──────── Extracted information
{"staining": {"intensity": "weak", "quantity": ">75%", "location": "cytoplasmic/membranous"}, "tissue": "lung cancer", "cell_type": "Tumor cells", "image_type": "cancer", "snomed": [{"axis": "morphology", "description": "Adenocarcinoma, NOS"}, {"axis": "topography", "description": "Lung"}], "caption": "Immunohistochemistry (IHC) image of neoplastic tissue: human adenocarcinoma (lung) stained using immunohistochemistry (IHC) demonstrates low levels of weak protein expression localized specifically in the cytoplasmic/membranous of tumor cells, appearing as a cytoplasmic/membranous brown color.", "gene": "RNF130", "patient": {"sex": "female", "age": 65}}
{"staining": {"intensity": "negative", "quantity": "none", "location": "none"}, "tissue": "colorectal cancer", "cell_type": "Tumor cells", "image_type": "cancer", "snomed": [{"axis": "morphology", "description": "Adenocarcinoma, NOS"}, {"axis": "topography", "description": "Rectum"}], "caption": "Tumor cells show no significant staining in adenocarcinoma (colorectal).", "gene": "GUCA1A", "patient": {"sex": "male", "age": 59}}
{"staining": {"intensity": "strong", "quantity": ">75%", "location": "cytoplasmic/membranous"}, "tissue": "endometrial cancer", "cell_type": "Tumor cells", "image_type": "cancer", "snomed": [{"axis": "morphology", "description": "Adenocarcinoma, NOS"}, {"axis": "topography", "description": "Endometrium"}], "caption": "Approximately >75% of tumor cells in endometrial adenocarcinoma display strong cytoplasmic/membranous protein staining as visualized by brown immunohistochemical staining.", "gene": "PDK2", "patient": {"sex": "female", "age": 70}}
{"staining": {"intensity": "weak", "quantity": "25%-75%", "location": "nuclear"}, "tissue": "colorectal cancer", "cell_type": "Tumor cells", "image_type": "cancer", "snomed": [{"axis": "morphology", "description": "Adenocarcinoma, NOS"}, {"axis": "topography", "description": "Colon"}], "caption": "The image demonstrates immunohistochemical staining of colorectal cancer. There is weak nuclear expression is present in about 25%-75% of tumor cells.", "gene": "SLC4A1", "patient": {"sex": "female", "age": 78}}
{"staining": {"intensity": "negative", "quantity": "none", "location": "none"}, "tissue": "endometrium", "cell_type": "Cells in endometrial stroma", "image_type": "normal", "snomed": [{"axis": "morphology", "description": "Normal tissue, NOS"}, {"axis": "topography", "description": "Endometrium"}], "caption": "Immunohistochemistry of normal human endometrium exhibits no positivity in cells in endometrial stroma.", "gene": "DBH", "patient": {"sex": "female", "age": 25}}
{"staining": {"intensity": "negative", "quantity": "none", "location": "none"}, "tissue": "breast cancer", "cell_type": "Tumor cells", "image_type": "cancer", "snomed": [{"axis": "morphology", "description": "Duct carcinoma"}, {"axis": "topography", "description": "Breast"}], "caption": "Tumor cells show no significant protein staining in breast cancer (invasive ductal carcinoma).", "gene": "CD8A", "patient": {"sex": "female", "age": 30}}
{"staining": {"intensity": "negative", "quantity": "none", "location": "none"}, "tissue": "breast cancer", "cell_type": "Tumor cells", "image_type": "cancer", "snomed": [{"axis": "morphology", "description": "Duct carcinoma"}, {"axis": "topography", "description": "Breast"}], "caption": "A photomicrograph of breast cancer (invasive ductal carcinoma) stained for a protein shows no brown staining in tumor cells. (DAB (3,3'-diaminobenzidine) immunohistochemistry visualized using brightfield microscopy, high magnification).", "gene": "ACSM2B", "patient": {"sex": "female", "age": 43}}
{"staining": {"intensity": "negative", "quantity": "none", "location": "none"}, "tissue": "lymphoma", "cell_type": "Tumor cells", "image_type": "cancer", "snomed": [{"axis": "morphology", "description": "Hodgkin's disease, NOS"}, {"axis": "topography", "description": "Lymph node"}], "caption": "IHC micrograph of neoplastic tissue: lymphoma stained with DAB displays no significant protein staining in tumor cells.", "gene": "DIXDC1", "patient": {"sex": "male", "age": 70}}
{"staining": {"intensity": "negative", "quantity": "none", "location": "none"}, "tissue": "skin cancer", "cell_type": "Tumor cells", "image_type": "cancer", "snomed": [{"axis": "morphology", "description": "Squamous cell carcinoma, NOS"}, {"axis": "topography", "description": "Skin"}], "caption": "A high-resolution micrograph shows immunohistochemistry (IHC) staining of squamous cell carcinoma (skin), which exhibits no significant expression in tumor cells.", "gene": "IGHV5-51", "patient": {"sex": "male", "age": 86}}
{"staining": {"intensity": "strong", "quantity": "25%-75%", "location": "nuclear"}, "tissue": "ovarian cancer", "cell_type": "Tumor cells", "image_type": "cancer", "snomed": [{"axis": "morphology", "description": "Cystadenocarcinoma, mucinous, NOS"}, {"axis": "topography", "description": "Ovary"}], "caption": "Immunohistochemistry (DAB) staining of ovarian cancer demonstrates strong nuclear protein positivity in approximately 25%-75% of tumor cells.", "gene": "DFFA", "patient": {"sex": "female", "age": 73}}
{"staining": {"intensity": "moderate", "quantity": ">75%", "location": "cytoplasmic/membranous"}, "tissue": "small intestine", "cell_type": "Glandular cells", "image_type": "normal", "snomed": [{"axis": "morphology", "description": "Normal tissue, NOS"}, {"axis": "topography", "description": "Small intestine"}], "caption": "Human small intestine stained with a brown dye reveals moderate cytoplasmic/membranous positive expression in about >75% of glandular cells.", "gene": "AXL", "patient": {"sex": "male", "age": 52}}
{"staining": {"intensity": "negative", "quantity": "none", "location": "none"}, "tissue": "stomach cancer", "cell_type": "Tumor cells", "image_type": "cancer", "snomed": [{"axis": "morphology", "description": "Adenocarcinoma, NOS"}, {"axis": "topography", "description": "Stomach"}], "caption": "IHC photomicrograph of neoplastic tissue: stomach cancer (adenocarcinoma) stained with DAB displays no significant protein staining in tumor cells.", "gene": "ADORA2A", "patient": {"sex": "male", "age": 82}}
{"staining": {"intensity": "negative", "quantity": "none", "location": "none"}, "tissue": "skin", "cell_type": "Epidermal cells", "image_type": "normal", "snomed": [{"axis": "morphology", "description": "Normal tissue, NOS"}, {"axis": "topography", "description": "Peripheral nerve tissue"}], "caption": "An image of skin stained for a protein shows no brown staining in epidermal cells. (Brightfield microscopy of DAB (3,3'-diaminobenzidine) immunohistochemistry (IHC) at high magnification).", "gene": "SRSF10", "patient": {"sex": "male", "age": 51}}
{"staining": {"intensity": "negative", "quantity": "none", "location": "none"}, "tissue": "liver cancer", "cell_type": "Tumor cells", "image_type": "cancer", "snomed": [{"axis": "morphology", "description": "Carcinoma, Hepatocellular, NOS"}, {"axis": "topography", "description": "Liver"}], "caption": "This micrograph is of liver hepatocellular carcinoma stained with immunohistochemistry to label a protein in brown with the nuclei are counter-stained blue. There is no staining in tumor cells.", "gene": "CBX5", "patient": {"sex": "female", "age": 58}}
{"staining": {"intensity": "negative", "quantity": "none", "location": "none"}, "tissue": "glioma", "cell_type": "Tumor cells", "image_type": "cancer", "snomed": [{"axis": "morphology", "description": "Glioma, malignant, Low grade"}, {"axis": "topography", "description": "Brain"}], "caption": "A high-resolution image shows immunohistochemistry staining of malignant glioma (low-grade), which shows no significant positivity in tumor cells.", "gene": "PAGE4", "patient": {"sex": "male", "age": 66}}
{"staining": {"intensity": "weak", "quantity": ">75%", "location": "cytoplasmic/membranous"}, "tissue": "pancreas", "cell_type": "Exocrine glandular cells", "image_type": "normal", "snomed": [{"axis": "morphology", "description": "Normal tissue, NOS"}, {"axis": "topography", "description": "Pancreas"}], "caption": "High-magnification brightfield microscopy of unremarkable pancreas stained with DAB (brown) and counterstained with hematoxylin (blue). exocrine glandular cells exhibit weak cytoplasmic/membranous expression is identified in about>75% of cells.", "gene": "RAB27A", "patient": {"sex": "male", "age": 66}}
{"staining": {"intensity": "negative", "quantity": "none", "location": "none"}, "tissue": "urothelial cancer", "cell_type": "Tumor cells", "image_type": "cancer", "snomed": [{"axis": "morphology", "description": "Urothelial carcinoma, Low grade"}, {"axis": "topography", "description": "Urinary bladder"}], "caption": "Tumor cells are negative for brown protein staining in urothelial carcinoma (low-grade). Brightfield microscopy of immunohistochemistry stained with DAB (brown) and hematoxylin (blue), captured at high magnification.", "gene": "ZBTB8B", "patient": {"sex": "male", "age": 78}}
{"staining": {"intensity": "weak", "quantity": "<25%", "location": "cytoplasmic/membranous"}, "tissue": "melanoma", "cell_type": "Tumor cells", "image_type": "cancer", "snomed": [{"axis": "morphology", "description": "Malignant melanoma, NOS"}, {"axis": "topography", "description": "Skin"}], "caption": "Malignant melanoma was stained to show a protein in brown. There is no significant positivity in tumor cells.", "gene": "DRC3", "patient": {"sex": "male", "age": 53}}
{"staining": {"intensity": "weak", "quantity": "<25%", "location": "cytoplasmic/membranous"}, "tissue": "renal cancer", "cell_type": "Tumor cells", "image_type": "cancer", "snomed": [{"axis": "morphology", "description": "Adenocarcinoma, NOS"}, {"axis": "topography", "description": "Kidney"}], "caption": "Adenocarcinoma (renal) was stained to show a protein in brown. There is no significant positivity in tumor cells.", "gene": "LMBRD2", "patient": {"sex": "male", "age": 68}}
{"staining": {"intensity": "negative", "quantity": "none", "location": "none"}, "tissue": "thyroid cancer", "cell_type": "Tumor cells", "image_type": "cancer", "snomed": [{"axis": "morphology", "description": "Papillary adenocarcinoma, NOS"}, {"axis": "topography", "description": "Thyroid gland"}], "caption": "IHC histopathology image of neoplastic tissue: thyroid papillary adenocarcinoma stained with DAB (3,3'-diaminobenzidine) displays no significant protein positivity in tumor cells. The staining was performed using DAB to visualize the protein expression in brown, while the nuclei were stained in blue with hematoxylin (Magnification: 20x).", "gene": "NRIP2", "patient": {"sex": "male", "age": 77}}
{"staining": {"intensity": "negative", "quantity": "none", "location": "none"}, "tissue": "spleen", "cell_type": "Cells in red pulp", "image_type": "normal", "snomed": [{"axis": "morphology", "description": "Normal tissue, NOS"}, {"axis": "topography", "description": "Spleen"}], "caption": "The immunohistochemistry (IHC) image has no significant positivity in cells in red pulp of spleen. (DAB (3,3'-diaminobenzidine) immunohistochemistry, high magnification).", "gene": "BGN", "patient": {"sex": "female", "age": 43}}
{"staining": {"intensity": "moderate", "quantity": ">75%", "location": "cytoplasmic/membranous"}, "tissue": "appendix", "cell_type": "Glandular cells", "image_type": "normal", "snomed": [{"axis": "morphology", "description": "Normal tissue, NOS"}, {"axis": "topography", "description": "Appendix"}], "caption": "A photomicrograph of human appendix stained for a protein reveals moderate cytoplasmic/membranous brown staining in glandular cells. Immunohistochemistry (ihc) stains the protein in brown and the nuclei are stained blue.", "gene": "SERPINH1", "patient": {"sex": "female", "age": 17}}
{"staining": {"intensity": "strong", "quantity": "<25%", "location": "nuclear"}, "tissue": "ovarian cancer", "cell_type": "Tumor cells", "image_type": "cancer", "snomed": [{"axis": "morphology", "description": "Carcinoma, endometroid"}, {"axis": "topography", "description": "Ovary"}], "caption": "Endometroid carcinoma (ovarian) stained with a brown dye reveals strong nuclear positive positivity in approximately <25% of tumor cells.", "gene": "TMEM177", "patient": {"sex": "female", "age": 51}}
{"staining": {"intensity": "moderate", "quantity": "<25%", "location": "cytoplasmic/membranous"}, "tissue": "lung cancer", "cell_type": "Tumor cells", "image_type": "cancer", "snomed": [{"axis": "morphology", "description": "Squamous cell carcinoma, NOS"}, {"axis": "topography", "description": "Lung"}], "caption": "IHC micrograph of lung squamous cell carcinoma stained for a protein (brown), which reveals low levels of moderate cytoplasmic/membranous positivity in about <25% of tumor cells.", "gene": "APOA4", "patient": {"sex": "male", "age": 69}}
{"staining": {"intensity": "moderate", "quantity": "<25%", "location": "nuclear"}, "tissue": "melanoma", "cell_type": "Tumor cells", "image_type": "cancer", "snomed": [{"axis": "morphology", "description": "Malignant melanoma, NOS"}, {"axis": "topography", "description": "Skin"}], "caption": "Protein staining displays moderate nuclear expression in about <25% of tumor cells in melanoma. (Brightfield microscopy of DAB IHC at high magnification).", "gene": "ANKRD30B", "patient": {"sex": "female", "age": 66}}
────────────────
> Task to carry out
Transcribe the records above exactly, beginning at the line that contains "staining in breast" and ending with the line that contains "high-resolution micrograph shows", both included, and nothing else.

> Problem solution
{"staining": {"intensity": "negative", "quantity": "none", "location": "none"}, "tissue": "breast cancer", "cell_type": "Tumor cells", "image_type": "cancer", "snomed": [{"axis": "morphology", "description": "Duct carcinoma"}, {"axis": "topography", "description": "Breast"}], "caption": "Tumor cells show no significant protein staining in breast cancer (invasive ductal carcinoma).", "gene": "CD8A", "patient": {"sex": "female", "age": 30}}
{"staining": {"intensity": "negative", "quantity": "none", "location": "none"}, "tissue": "breast cancer", "cell_type": "Tumor cells", "image_type": "cancer", "snomed": [{"axis": "morphology", "description": "Duct carcinoma"}, {"axis": "topography", "description": "Breast"}], "caption": "A photomicrograph of breast cancer (invasive ductal carcinoma) stained for a protein shows no brown staining in tumor cells. (DAB (3,3'-diaminobenzidine) immunohistochemistry visualized using brightfield microscopy, high magnification).", "gene": "ACSM2B", "patient": {"sex": "female", "age": 43}}
{"staining": {"intensity": "negative", "quantity": "none", "location": "none"}, "tissue": "lymphoma", "cell_type": "Tumor cells", "image_type": "cancer", "snomed": [{"axis": "morphology", "description": "Hodgkin's disease, NOS"}, {"axis": "topography", "description": "Lymph node"}], "caption": "IHC micrograph of neoplastic tissue: lymphoma stained with DAB displays no significant protein staining in tumor cells.", "gene": "DIXDC1", "patient": {"sex": "male", "age": 70}}
{"staining": {"intensity": "negative", "quantity": "none", "location": "none"}, "tissue": "skin cancer", "cell_type": "Tumor cells", "image_type": "cancer", "snomed": [{"axis": "morphology", "description": "Squamous cell carcinoma, NOS"}, {"axis": "topography", "description": "Skin"}], "caption": "A high-resolution micrograph shows immunohistochemistry (IHC) staining of squamous cell carcinoma (skin), which exhibits no significant expression in tumor cells.", "gene": "IGHV5-51", "patient": {"sex": "male", "age": 86}}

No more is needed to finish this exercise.